Q           Les précédents accords sont purement et simplement annulés.

 

En fonction de la destination des avions, 6 nouvelles routes seront utilisées au décollage la nuit, certaines de ces routes ne seront utilisables uniquement que par les seuls avions qui ont un quota individuel de bruit inférieur à 4 soit principalement des Boeing 757, donc pas le Airbus 300 et les MD-11 qui ont un quota de bruit de 11 :

Q           4 routes au départ de la piste 25R vers le Noordrand pour tous les avions à destination du nord,  et pour les avions lourds à destination de l’ouest, du sud et de l’est

Q           1 route de départ de la piste 25R en survolant toute la région de Bruxelles pour les aivons légers à destination de l’ouest

Q           1 route de départ de la  piste diagonale 20 vers la périphérie Est appelée également “Oostrand” pour les avions légers à destination de l’est et du sud

 

La Ministre Fédérale de la Mobilité n’a pas accepté facilement que tout son travail des 3 années précédentes soit ainsi remis fondamentalement en cause, elle ne donne pas son aval pour que la nouvelle route de nuit traversant toute la région de Bruxelles-Capitale soit mise en service sans étude d’impact en matière de sécurité aérienne. En effet, le tracé de la route survole un terminal gazier.

 

La Ministre souhaite des rapports d’expertise complets quant au risque éventuel du phénomène « BLEVE » d’évaporation de gaz liquide de ces terminaux, et ne veut donc pas signer la publication d’une route qu’elle juge dangereuse.

 

Par contre, elle ordonne la publication des autres nouvelles routes de nuit, lesquelles entreront en service le 15 mai 2003, soit 3 jours avant les élections fédérales. Face à son refus de publier la route au-dessus de Bruxelles, le Premier Ministre donne des instructions pour la publication de cette route, instructions immédiatement contestées puis annulées par la Ministre des Transports.

 

Face à un tel blocage, le Conseil des Ministres se réunit en réunion de crise le dimanche 4 mai 2003 et décide de retirer temporairement les attributions de la Mobilité et des Transports à Madame Isabelle Durant afin de légalement pouvoir faire publier la nouvelle route de nuit légèrement rectifiée afin de ne plus survoler le site gazier. La Ministre n’accepte pas de se faire retirer ses attributions, même temporairement, et démissionne ainsi que l’ensemble du parti ECOLO du Gouvernement à deux semaines des élections.

 

La Ministre de l’Emploi et du Travail est chargée de la « Mobilité et des Transports » jusqu’à la composition d’un nouveau Gouvernement, et fait publier la nouvelle route de nuit au-dessus de Bruxelles, laquelle sera d’application dès le 12 juin 2003.

 

Un nouveau Gouvernement est formé le samedi 12 juillet 2003, et conformément à l'accord gouvernemental du 10 juillet 2003, le nouveau Ministre de la Mobilité ordonne que tous les avions en direction de la balise d'Huldenberg avec un quota individuel de bruit compris entre 4 et 12 décollent temporairement, sans exception, toutes les nuits depuis la piste 20 au lieu de la piste 25 droite, ce qui modifie fondamentalement la répartition des vols de nuit entre ces deux pistes.

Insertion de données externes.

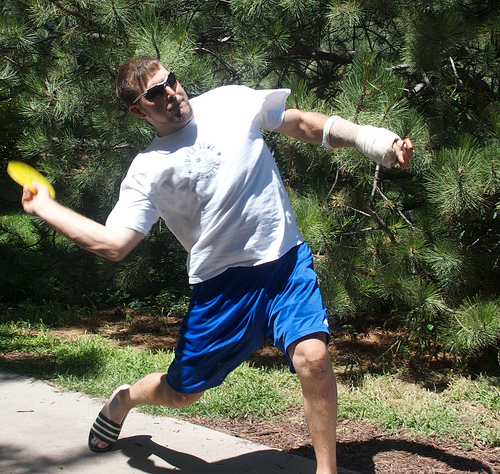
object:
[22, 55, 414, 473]
man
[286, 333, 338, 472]
bare leg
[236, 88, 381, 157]
arm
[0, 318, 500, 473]
trail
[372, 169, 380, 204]
bark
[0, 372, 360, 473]
path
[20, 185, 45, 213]
right hand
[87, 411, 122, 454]
shoe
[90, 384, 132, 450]
right foot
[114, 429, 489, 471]
shadow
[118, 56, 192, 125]
head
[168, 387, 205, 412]
knee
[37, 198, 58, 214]
wrist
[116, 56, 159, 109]
hair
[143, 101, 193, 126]
moustache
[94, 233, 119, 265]
skin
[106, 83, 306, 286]
shirt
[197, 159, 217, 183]
emblem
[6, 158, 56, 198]
frissbe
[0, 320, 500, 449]
grass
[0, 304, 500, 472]
ground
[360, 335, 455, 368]
shade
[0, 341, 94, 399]
edge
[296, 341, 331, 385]
knee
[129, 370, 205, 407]
leg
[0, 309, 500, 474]
floor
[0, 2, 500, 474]
park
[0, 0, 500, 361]
tree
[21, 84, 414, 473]
man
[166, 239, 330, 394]
short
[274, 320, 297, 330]
part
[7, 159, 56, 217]
cast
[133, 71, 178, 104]
sunglasses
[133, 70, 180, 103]
worn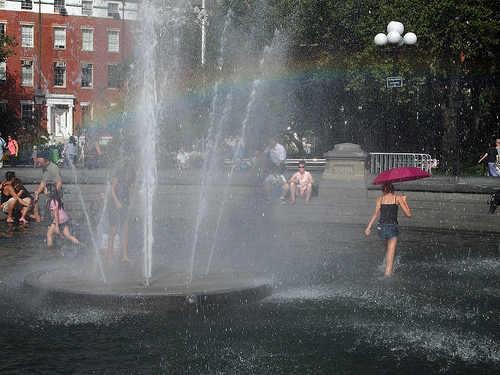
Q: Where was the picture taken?
A: It was taken at the swimming pool.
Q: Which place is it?
A: It is a swimming pool.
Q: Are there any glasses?
A: No, there are no glasses.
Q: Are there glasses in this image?
A: No, there are no glasses.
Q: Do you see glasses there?
A: No, there are no glasses.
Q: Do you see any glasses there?
A: No, there are no glasses.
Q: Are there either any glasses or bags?
A: No, there are no glasses or bags.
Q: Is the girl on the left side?
A: Yes, the girl is on the left of the image.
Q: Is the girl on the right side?
A: No, the girl is on the left of the image.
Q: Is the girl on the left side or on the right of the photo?
A: The girl is on the left of the image.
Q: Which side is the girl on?
A: The girl is on the left of the image.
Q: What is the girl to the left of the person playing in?
A: The girl is playing in the water.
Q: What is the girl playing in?
A: The girl is playing in the water.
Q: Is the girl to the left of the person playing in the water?
A: Yes, the girl is playing in the water.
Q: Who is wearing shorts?
A: The girl is wearing shorts.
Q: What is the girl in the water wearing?
A: The girl is wearing shorts.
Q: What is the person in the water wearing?
A: The girl is wearing shorts.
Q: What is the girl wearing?
A: The girl is wearing shorts.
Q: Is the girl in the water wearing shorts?
A: Yes, the girl is wearing shorts.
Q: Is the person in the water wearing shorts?
A: Yes, the girl is wearing shorts.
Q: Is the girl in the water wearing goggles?
A: No, the girl is wearing shorts.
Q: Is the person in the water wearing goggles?
A: No, the girl is wearing shorts.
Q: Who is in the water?
A: The girl is in the water.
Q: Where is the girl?
A: The girl is in the water.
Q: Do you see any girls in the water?
A: Yes, there is a girl in the water.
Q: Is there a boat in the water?
A: No, there is a girl in the water.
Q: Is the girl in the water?
A: Yes, the girl is in the water.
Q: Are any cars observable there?
A: No, there are no cars.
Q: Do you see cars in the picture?
A: No, there are no cars.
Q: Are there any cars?
A: No, there are no cars.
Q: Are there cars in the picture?
A: No, there are no cars.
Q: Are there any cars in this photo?
A: No, there are no cars.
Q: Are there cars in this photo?
A: No, there are no cars.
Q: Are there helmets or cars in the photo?
A: No, there are no cars or helmets.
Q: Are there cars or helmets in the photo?
A: No, there are no cars or helmets.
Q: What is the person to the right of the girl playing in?
A: The person is playing in the water.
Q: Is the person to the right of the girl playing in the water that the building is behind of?
A: Yes, the person is playing in the water.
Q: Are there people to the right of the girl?
A: Yes, there is a person to the right of the girl.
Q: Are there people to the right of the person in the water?
A: Yes, there is a person to the right of the girl.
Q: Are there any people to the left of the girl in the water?
A: No, the person is to the right of the girl.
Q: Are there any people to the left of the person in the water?
A: No, the person is to the right of the girl.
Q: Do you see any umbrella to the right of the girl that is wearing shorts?
A: No, there is a person to the right of the girl.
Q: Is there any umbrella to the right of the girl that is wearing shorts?
A: No, there is a person to the right of the girl.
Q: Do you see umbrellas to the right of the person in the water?
A: No, there is a person to the right of the girl.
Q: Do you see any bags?
A: No, there are no bags.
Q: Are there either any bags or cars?
A: No, there are no bags or cars.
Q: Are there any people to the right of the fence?
A: No, the person is to the left of the fence.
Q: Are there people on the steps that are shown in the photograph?
A: Yes, there is a person on the steps.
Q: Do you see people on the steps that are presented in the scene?
A: Yes, there is a person on the steps.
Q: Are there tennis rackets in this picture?
A: No, there are no tennis rackets.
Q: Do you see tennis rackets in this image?
A: No, there are no tennis rackets.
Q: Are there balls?
A: No, there are no balls.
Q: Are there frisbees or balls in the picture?
A: No, there are no balls or frisbees.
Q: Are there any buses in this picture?
A: No, there are no buses.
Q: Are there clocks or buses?
A: No, there are no buses or clocks.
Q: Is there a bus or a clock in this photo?
A: No, there are no buses or clocks.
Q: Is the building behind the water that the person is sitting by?
A: Yes, the building is behind the water.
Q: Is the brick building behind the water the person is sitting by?
A: Yes, the building is behind the water.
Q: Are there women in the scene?
A: Yes, there is a woman.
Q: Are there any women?
A: Yes, there is a woman.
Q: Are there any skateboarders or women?
A: Yes, there is a woman.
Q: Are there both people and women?
A: Yes, there are both a woman and people.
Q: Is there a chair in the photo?
A: No, there are no chairs.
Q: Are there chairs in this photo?
A: No, there are no chairs.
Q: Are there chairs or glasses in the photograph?
A: No, there are no chairs or glasses.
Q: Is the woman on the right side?
A: Yes, the woman is on the right of the image.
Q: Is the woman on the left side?
A: No, the woman is on the right of the image.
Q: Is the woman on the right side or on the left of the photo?
A: The woman is on the right of the image.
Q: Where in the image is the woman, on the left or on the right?
A: The woman is on the right of the image.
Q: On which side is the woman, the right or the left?
A: The woman is on the right of the image.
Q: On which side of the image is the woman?
A: The woman is on the right of the image.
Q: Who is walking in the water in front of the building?
A: The woman is walking in the water.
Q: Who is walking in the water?
A: The woman is walking in the water.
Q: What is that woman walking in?
A: The woman is walking in the water.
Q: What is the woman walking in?
A: The woman is walking in the water.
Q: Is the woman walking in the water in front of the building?
A: Yes, the woman is walking in the water.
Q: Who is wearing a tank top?
A: The woman is wearing a tank top.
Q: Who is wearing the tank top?
A: The woman is wearing a tank top.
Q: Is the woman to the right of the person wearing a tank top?
A: Yes, the woman is wearing a tank top.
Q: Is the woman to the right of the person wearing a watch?
A: No, the woman is wearing a tank top.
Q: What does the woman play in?
A: The woman plays in the water.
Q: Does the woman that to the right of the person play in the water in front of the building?
A: Yes, the woman plays in the water.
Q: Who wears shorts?
A: The woman wears shorts.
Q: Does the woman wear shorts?
A: Yes, the woman wears shorts.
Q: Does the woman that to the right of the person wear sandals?
A: No, the woman wears shorts.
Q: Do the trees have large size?
A: Yes, the trees are large.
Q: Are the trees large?
A: Yes, the trees are large.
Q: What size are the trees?
A: The trees are large.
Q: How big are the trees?
A: The trees are large.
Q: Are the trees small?
A: No, the trees are large.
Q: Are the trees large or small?
A: The trees are large.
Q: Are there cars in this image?
A: No, there are no cars.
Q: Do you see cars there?
A: No, there are no cars.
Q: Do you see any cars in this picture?
A: No, there are no cars.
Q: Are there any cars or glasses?
A: No, there are no cars or glasses.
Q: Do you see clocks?
A: No, there are no clocks.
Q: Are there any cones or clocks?
A: No, there are no clocks or cones.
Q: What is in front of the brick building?
A: The water is in front of the building.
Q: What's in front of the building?
A: The water is in front of the building.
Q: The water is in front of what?
A: The water is in front of the building.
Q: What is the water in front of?
A: The water is in front of the building.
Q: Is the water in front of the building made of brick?
A: Yes, the water is in front of the building.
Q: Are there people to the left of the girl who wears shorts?
A: Yes, there are people to the left of the girl.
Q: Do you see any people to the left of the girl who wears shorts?
A: Yes, there are people to the left of the girl.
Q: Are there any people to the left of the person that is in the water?
A: Yes, there are people to the left of the girl.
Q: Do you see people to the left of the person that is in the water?
A: Yes, there are people to the left of the girl.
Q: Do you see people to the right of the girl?
A: No, the people are to the left of the girl.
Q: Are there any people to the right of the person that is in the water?
A: No, the people are to the left of the girl.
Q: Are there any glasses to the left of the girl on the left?
A: No, there are people to the left of the girl.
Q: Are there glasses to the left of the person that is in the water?
A: No, there are people to the left of the girl.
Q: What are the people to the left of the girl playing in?
A: The people are playing in the water.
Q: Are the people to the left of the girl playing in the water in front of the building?
A: Yes, the people are playing in the water.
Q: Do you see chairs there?
A: No, there are no chairs.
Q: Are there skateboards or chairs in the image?
A: No, there are no chairs or skateboards.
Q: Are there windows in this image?
A: Yes, there are windows.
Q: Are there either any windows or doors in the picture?
A: Yes, there are windows.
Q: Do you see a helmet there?
A: No, there are no helmets.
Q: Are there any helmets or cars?
A: No, there are no helmets or cars.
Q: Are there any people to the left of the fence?
A: Yes, there is a person to the left of the fence.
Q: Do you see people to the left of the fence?
A: Yes, there is a person to the left of the fence.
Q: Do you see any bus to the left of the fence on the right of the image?
A: No, there is a person to the left of the fence.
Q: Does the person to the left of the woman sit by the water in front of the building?
A: Yes, the person sits by the water.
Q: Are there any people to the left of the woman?
A: Yes, there is a person to the left of the woman.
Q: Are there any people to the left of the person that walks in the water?
A: Yes, there is a person to the left of the woman.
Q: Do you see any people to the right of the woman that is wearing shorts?
A: No, the person is to the left of the woman.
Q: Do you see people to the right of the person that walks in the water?
A: No, the person is to the left of the woman.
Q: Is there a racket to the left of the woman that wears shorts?
A: No, there is a person to the left of the woman.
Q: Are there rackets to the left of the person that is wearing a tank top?
A: No, there is a person to the left of the woman.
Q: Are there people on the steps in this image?
A: Yes, there is a person on the steps.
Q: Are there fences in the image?
A: Yes, there is a fence.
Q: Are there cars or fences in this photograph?
A: Yes, there is a fence.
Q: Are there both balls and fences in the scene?
A: No, there is a fence but no balls.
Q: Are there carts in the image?
A: No, there are no carts.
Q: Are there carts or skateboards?
A: No, there are no carts or skateboards.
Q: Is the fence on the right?
A: Yes, the fence is on the right of the image.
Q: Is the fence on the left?
A: No, the fence is on the right of the image.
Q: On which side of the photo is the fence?
A: The fence is on the right of the image.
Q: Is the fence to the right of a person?
A: Yes, the fence is to the right of a person.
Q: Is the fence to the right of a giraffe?
A: No, the fence is to the right of a person.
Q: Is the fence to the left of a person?
A: No, the fence is to the right of a person.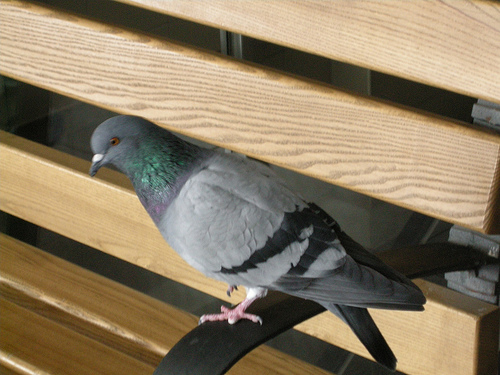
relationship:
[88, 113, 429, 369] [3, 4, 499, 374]
dove standing on bench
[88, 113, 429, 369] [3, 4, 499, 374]
dove on bench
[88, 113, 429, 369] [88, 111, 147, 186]
dove facing left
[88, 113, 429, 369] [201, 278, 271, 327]
dove has left leg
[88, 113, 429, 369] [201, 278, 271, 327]
dove standing on left leg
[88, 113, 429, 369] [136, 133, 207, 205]
dove has a neck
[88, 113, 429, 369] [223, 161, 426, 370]
dove has wings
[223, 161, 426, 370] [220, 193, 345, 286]
wings have some black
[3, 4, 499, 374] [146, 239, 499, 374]
bench has armrest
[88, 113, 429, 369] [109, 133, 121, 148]
dove has brown eye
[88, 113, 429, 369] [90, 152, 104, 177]
dove has a peak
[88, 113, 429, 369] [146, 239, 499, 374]
dove standing on armrest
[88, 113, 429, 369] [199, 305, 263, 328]
dove has pink foot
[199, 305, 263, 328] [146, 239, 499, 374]
pink foot on armrest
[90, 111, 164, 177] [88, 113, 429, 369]
head bent forward of dove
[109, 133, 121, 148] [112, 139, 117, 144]
brown eye has black pupil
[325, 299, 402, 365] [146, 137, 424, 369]
tail has gray feathers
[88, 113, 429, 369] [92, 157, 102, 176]
dove has beak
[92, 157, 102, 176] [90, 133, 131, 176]
beak on doves face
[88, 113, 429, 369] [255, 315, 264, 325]
dove has a toenail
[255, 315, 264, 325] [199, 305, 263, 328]
toenail on doves pink foot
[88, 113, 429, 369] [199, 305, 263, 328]
dove has a foot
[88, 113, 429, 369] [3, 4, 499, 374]
dove sitting n bench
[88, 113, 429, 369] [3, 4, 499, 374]
dove sitting on bench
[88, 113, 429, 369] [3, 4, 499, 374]
dove standing on a bench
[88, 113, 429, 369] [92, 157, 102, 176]
dove has a beak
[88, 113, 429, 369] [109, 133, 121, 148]
dove has orange eye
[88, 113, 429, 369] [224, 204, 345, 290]
dove has stripes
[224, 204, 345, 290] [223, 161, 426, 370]
stripes on wings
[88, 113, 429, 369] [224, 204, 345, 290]
dove has black stripes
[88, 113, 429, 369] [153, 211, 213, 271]
dove has a grey breast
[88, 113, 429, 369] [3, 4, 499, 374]
dove on a bench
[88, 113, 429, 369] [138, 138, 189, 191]
dove feathers are green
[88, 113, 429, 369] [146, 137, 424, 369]
dove has grey and black feathers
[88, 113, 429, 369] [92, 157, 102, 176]
dove has a spot on beak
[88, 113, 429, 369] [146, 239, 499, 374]
dove grip armrest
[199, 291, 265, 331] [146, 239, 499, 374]
feet gripping armrest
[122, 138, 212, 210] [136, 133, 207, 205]
tint on neck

De ce fait, depuis le 22 juillet 2003, la piste 20 est utilisée pour tous les décollages de nuit en direction de la balise d'Huldenberg. Dès lors, une route de nuit via le Noordrand est mise hors service à la même date. 

 

L’accord gouvernemental du 10 juillet 2003, mentionne également une adaptation d’une autre route de nuit, laquelle sera adaptée à partir du 2 octobre 2003, afin de suivre le trajet le plus proche du Ring.

 

Le nouveau Ministre de la Mobilité présente le 30 septembre 2003 son propre « Plan » de dispersion des trajectoires des vols de jour et de nuit autour de l’Aéroport de Bruxelles-National.

 

Ce plan, qui n’a pas encore fait l’objet d’un accord formel au sein du Gouvernement, prévoit la définition de 6 zones de survols autour de l’aéroport, une rotation de l’utilisation des pistes chaque samedi et chaque dimanche, ainsi que certaines nuits de la semaine. De nombreuses nouvelles procédures de vols seraient mises en service tant pour le jour que pour la nuit, toutes les routes « concentrées » de l’expert hollandais seraient supprimées et les zones d’interdiction de survol, dont celle frappant le Palais Royal de Laeken, seraient annulées.

 

Le Ministre ambitionne de mettre son « Plan » en service en deux phases, les 22 janvier 2004 et 18 mars 2004 ; toutefois le Conseil des Ministres restreint du 5 novembre 2003 lui aurait signalé que son « Plan » n’aurait pas fait l’objet d’un accord formel de la part du Conseil des Ministres et que le préalable indispensable à toute négociation politique manquerait toujours, soit un cadastre de bruit commune par commune, ou quartier de commune par quartier de commune basé sur des relevés faits par un réseau de sonomètres, et non un cadastre établi sur un modèle mathématique.

 

Ce « Plan » fait l’objet d’une contestation importante, cette fois dans la périphérie « Est » de Bruxelles, après le Noordrand qui s’opposait aux routes concentrées, c’est l’Oostrand qui réagit face aux routes dispersées.

 

 

La Médiation

 

 

En tant que Directeur du Service Fédéral de Médiation pour l’Aéroport de Bruxelles-National, la succession rapprochée de décisions politiques parfois contradictoires est de plus en plus difficile à faire accepter par les riverains et les autorités communales. Dès que l’on modifie ou l’on touche à une route aérienne, des régions ou des quartiers qui ne sont pas survolés aujourd’hui risquent de l’être prochainement et inversement.

 

En 17 mois d’activité, j’ai traité plus de 3.400 plaintes de riverains, et paradoxalement le trafic à Bruxelles-National est en baisse constante et les avions utilisés sont beaucoup moins bruyants qu’avant ; mais les voisins de cet aéroport se plaignent de plus en plus, tout en étant de mieux en mieux informés et organisés.

 

Certains affirment que le précédent Gouvernement avait eu tort d’entamer une révision des procédures de vol, et qu’on avait ainsi ouvert la boîte de « Pandore » en laissant la porte béante à toute forme de contestation à partir du moment où l’on changeait les habitudes de personnes susceptibles d’être survolées.

 

Je constate que « jouer » avec les procédures de décollage ou de décollage a un effet immédiat de vase communiquant, et que dans le cas de l’aéroport de Bruxelles-National, on pourrait dire qu’en une année, le problème des nuisances sonores principalement la nuit a simplement été déplacé de la périphérie « Nord » vers la périphérie « Est » sans apporter vraiment de solution radicale à la question.

 

Alors que des mesures prises à la base du problème, c’est-à-dire sur les avions, ont pour effet d’apporter des solutions radicales, durables et permanentes pour tous les riverains, où qu’ils se trouvent, peu importe la région à laquelle ils appartiennent.